Laode mengaku tak tahu apa yang ada dalam benak Presiden Jokowi. Padahal selama ini Jokowi dianggap orang yang bisa sensitif atas keragaman budaya bangsa, akan berdiri di antara keragaman itu dan harusnya memperoleh ruang yang sama di pemerintahan.

"Bukan diabaikan seperti sekarang ini," kata Laode.
Diumumkannnya Yohana Yambise sebagai Menteri Pemberdayaan Perempuan dan Perlindungan Anak pada Kabinet Kerja periode 2014-2019 dinilai pengamat politik dari Universitas Negeri Jakarta Ubedilah Badrun masih kurang mewakili Indonesia bagian timur.

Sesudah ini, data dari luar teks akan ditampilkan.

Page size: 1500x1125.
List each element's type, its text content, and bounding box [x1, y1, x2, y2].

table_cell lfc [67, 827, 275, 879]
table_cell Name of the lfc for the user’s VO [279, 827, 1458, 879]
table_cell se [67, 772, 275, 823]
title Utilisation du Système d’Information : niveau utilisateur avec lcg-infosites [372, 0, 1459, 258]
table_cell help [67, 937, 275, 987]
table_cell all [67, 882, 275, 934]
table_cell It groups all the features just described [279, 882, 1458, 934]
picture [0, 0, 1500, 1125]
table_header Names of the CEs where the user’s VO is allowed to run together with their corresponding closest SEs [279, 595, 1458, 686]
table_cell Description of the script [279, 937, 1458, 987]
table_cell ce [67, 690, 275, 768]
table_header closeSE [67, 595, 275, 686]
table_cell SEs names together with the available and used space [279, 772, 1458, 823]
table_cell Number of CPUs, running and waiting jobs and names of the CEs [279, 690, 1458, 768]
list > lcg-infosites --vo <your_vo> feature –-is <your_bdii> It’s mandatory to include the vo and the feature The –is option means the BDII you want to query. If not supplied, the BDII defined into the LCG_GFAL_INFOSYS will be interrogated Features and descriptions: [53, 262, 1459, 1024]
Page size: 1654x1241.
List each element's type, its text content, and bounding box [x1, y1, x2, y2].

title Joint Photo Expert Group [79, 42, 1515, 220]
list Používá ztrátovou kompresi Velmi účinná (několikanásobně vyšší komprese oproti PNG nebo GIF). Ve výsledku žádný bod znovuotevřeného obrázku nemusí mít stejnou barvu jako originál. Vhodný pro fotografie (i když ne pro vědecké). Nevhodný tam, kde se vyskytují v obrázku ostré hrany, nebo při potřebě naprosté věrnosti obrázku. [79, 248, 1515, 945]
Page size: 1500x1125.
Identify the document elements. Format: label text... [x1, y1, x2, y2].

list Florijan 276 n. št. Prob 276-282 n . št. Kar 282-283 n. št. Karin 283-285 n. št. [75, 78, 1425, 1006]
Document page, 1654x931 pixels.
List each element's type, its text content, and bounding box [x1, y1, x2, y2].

"Pada Kabinet Kerja ini perwakilan dari seluruh Indonesia sudah cukup hanya saja harusnya perwakilan dari bagian timur diperbanyak, tidak hanya dari Papua tetapi ditambah dari wilayah yang lain seperti Maluku," kata Ubedilah di Jakarta, Minggu malam.

Ia mengatakan hal itu diperlukan agar program kerja Joko Widodo dan Jusuf Kalla untuk membangun poros maritim tercapai karena sebagian besar wilayah maritim Indonesia berada di wilayah timur Indonesia. Ia memuji komposisi praktisi Kabinet Kerja semakin meningkat dibandingkan era kepemimpinan sebelumnya.

Sementara, Anggota DPR Fraksi Golkar Bambang Soesatyo mengaku ragu dengan menteri-menteri yang berada di Kabinet Kerja Joko Widodo-Jusuf Kalla.

"Melihat jajaran menteri kabinet baru, saya ragu akan berjalan sesuai harapan," ujar Bambang di Jakarta, Minggu.

Dia mengatakan apa yang disebut-sebut sebagai Kabinet Kerja yang bersih hanya menjadi merk dagang.

"Figur berkualitas seperti Pramono Anung dan Eva K Sundari yang bisa mengimbangi Koalisi Merah Putih di parlemen, justru tidak masuk." Juga, sambung dia, stabilo merah dan kuning dari Komisi Pemberantasan Korupsi juga tidak berlaku. "Buktinya rekomendasi dan peringatan KPK dan PPATK tidak menjadi pertimbangan".